Lower-of-Cost-or-Market Valuation Oriental Sales Co. uses the first-in, first-out method in…

Lower-of-Cost-or-Market Valuation

Oriental Sales Co. uses the first-in, first-out method in calculating cost of goods sold for three of the products that Oriental handles. Inventories and purchase information concerning these three products are given for the month of August. On August 31, Oriental’s suppliers reduced their prices from the most recent purchase prices by the following percentages: product A, 20%; product B, 10%; product C, 8%. Accordingly, Oriental decided to reduce its sales prices on all items by 10%, effective September 1. Oriental’s selling cost is 10% of sales price.
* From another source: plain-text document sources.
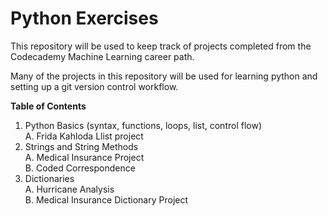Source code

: # Python Exercises
This repository will be used to keep track of projects completed from the Codecademy Machine Learning career path. 

Many of the projects in this repository will be used for learning python and setting up a git version control workflow. 

**Table of Contents**
1. Python Basics (syntax, functions, loops, list, control flow)\
       A. Frida Kahloda Llist project
2. Strings and String Methods\
       A. Medical Insurance Project\
       B. Coded Correspondence
3. Dictionaries\
       A. Hurricane Analysis\
       B. Medical Insurance Dictionary Project
   
   
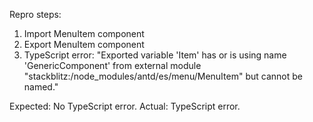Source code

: Repro steps:

1. Import MenuItem component
2. Export MenuItem component
3. TypeScript error: "Exported variable 'Item' has or is using name 'GenericComponent' from external module "stackblitz:/node_modules/antd/es/menu/MenuItem" but cannot be named."

Expected: No TypeScript error.
Actual: TypeScript error.

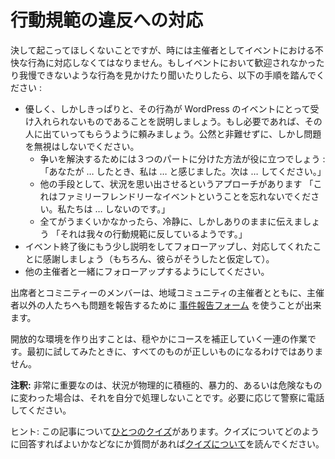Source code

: <!-- Responding to Code of Conduct Violations -->
行動規範の違反への対応
========================================

<!-- We wish it would never happen, but sometimes as organizers we have to respond to bad behavior at our events. If you see or hear about any behavior that is making the event less welcoming or more intolerant, then please take the following steps: -->
決して起こってほしくないことですが、時には主催者としてイベントにおける不快な行為に対応しなくてはなりません。もしイベントにおいて歓迎されなかったり我慢できないような行為を見かけたり聞いたりしたら、以下の手順を踏んでください :

<!---
*   Kindly but firmly explain that the behavior is unacceptable at WordPress events; if necessary, ask the person to leave. Do not shame them publicly, but also do not ignore the issue. 
    *   The three part method of conflict resolution could come in handy here: “When you… I feel… Next time, please do this…”
    *   Another handy option is to approach the situation as a reminder “Do not forget this is a family-friendly event. We do not do…. ”
    *   If all else fails, be calm but factual: “Remarks like that are against our code of conduct.”
*   Follow up with the person after the event with a little more explanation, and to thank them for being so willing to adjust (assuming of course that they did).
*   Make sure you follow up with the other organizers.
-->
*   優しく、しかしきっぱりと、その行為が WordPress のイベントにとって受け入れられないものであることを説明しましょう。もし必要であれば、その人に出ていってもらうように頼みましょう。公然と非難せずに、しかし問題を無視はしないでください。
    *   争いを解決するためには３つのパートに分けた方法が役に立つでしょう : 「あなたが … したとき、私は … と感じました。次は … してください。」
    *   他の手段として、状況を思い出させるというアプローチがあります 「これはファミリーフレンドリーなイベントということを忘れないでください。私たちは … しないのです。」
    *   全てがうまくいかなかったら、冷静に、しかしありのままに伝えましょう 「それは我々の行動規範に反しているようです。」
*   イベント終了後にもう少し説明をしてフォローアップし、対応してくれたことに感謝しましょう（もちろん、彼らがそうしたと仮定して）。
*   他の主催者と一緒にフォローアップするようにしてください。

<!-- Attendees and community members can use the [Incident Reporting form](https://central.wordcamp.org/incident-report/) to report issues that come up with their local community organizers, to someone other than their local community organizers. -->
出席者とコミニティーのメンバーは、地域コミュニティの主催者とともに、主催者以外の人たちへも問題を報告するために [事件報告フォーム](https://central.wordcamp.org/incident-report/) を使うことが出来ます。

<!-- Creating an inclusive environment is an ongoing process of gentle course correction. No one ever got everything right the first time they tried, but we all get better with each nudge in the right direction. -->
開放的な環境を作り出すことは、穏やかにコースを補正していく一連の作業です。最初に試してみたときに、すべてのものが正しいものになるわけではありません。

<!-- **Note:** Very importantly, if the situation turns physically aggressive, violent, or otherwise dangerous, do not try to handle it yourself. Call the police if required. -->
**注釈:** 非常に重要なのは、状況が物理的に積極的、暴力的、あるいは危険なものに変わった場合は、それを自分で処理しないことです。必要に応じて警察に電話してください。

<!-- Tip: Here is [a quiz](https://community-self-training.mystagingwebsite.com/quiz/responding-to-code-of-conduct-violations/) on this article. Read [quizzes](https://make.wordpress.org/community/handbook/meetup-organizer/welcome/#quizzes) section of the welcome page if you have any questions about quizzes and how to navigate them. -->
ヒント: この記事について[ひとつのクイズ](https://community-self-training.mystagingwebsite.com/quiz/responding-to-code-of-conduct-violations/)があります。クイズについてどのように回答すればよいかなどなにか質問があれば[クイズについて](https://make.wordpress.org/community/handbook/meetup-organizer/welcome/#quizzes)を読んでください。
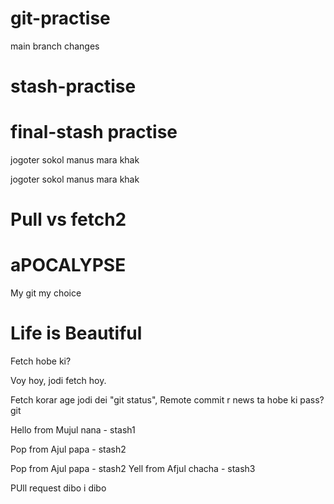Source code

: # git-practise

main branch changes

# stash-practise

# final-stash practise


jogoter sokol manus mara khak



jogoter sokol manus mara khak


# Pull vs fetch2

# aPOCALYPSE

My git my choice

# Life is Beautiful

Fetch hobe ki?

Voy hoy, jodi fetch hoy.

Fetch korar age jodi dei "git status", Remote commit r news ta hobe ki pass?git

Hello from Mujul nana - stash1

Pop from Ajul papa - stash2

Pop from Ajul papa - stash2
Yell from Afjul chacha - stash3

PUll request dibo i dibo 
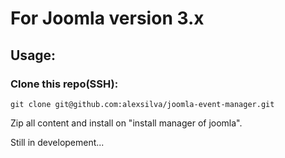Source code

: # For Joomla version 3.x

## Usage:
### Clone this repo(SSH):
`git clone git@github.com:alexsilva/joomla-event-manager.git`

Zip all content and install on "install manager of joomla".
	
Still in developement...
Products A and B have a normal profit (after selling costs) of 30% on sales prices, while the normal profit on product C (after selling cost) is 15% of sales price.

 

 

Product A

Product B

Product C

Aug. 1

Inventory

5,000 units at $6.00

3,000 units at $10.00

6,500 units at $0.90

Aug. 1–15

Purchases

7,000 units at $6.50

4,500 units at $10.50

3,000 units at $1.25

Aug. 16–31

Purchases

3,000 units at $8.00

 

 

Aug. 1–31

Sales

10,500 units

5,000 units

4,500 units

Aug. 31

Sales price

$8.00 per unit

$11.00 per unit

$2.00 per unit

Instructions:

1. Calculate the value of the inventory at August 31, using the lower-of-cost-or-market method (applied to individual items).

2. Calculate the FIFO cost of goods sold for August and the amount of inventory write-off due to the market decline.